4. Tag runs for organization:

wandb.init(tags=["baseline", "resnet34", "cifar10"])

Capstone Connection

Tracking RLHF experiments:

When training with human feedback, tracking is essential:

wandb.log({
    "reward_mean": rewards.mean(),
    "reward_std": rewards.std(),
    "kl_divergence": kl_div,  # From reference model
    "sycophancy_score": measure_sycophancy(responses),
    "helpfulness_score": measure_helpfulness(responses),
})

You can track how sycophancy evolves during training:


🎓 Tyla's Exercise

  1. Why does wandb use "log_uniform" distribution for learning rate search instead of "uniform"?

  2. What's the difference between grid search, random search, and Bayesian optimization? When would you use each?

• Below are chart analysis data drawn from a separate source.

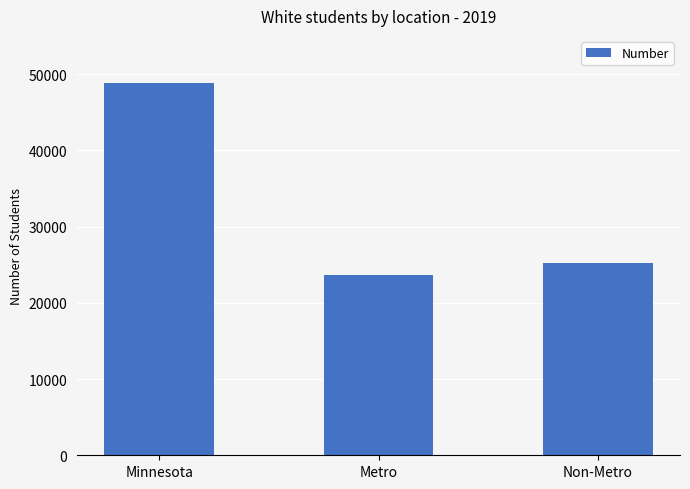

Which has a higher value, Non-Metro or Minnesota?

Minnesota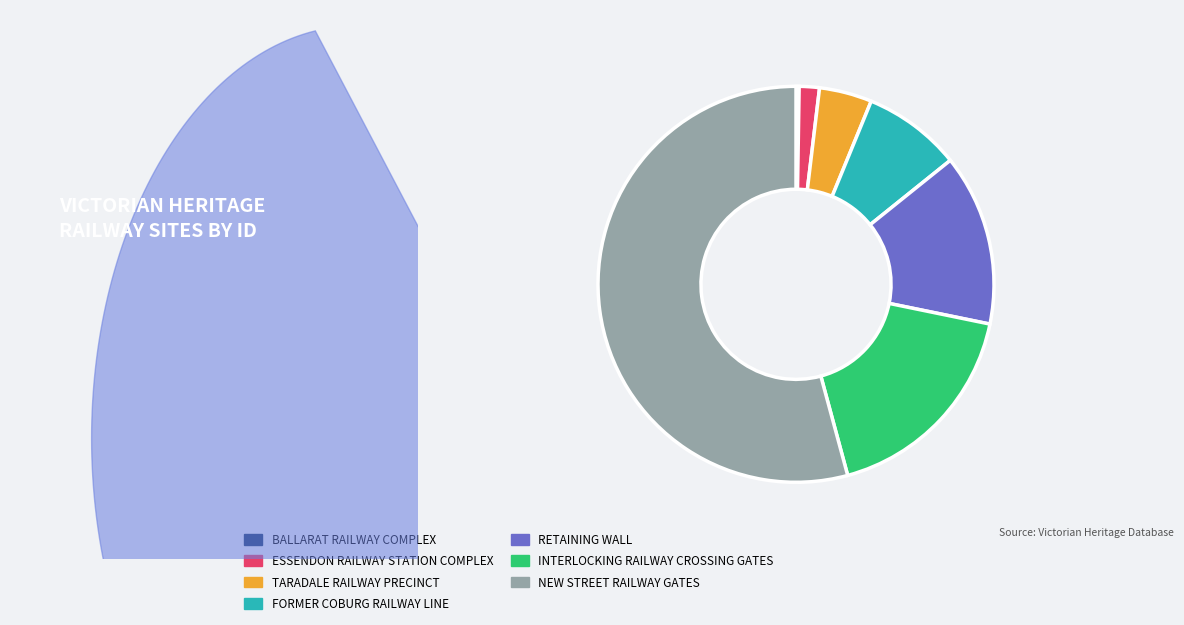

Which category has the biggest portion of the pie?

NEW STREET RAILWAY GATES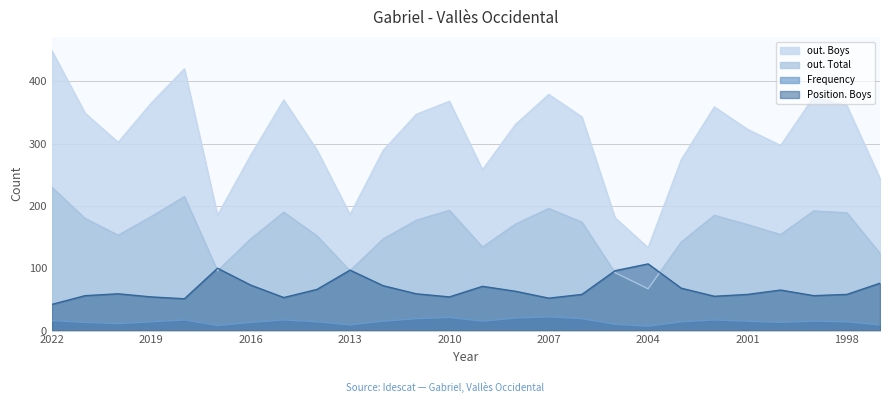

Reading left to right, transcribe all the data shown in this chart.

out. Boys: 449	349	302	365	420	185	281	370	290	186	289	347	368	258	331	379	343	181	133	274	359	323	297	375	361	244
out. Total: 230	180	153	183	215	96	147	190	152	96	147	177	193	134	171	196	174	93	67	142	185	170	154	192	189	124
Frequency: 16	13	11	14	17	8	13	17	14	9	15	19	21	15	20	22	19	10	7	14	17	15	13	15	14	9
Position. Boys: 42	56	59	54	51	100	73	53	66	97	72	59	54	71	63	52	58	96	107	68	55	58	65	56	58	76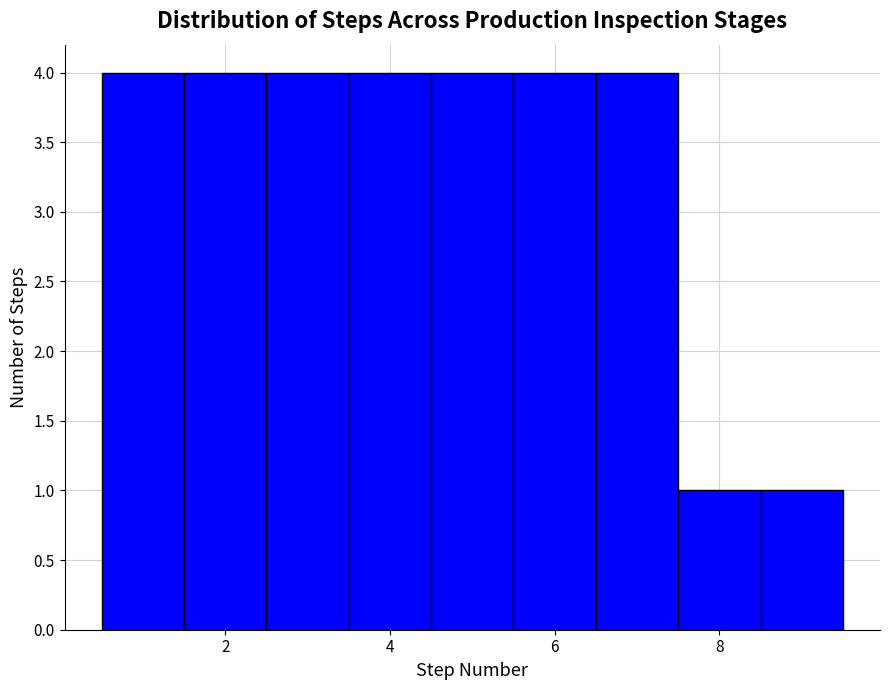

What is the height of the bar covering 5.5 to 6.5 on the x-axis? Neither the bar edges nor the heights are printed on the chart, so give them approximately, as read against the axes.

4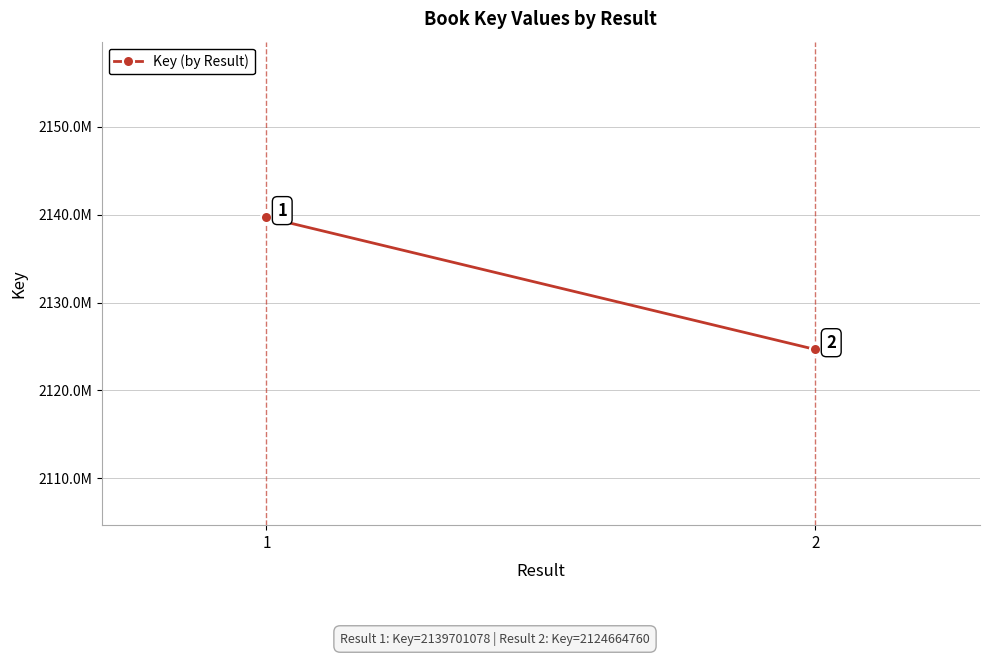

Rank the categories by value from lowest to highest.

2, 1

  3. Design a sweep configuration to find optimal hyperparameters for a transformer language model.


💻 Aaliyah's Exercise

Set up a complete experiment:

def run_experiment():
    """
    1. Initialize wandb with a config
    2. Train ResNet on CIFAR-10
    3. Log: train loss, val loss, val accuracy per epoch
    4. Log: learning rate schedule
    5. Log: sample predictions as images
    6. Save final model as artifact

    Run 3 experiments with different learning rates.
    Compare them in the wandb dashboard.
    """
    pass

📚 Maneesha's Reflection

  1. Experiment tracking can be seen as "keeping a lab notebook for ML." What makes a good lab notebook?

  2. The reproducibility crisis in ML research is well-documented. How does tooling like wandb help or hurt?

  3. "If you didn't log it, it didn't happen." Discuss this in the context of both ML research and human learning.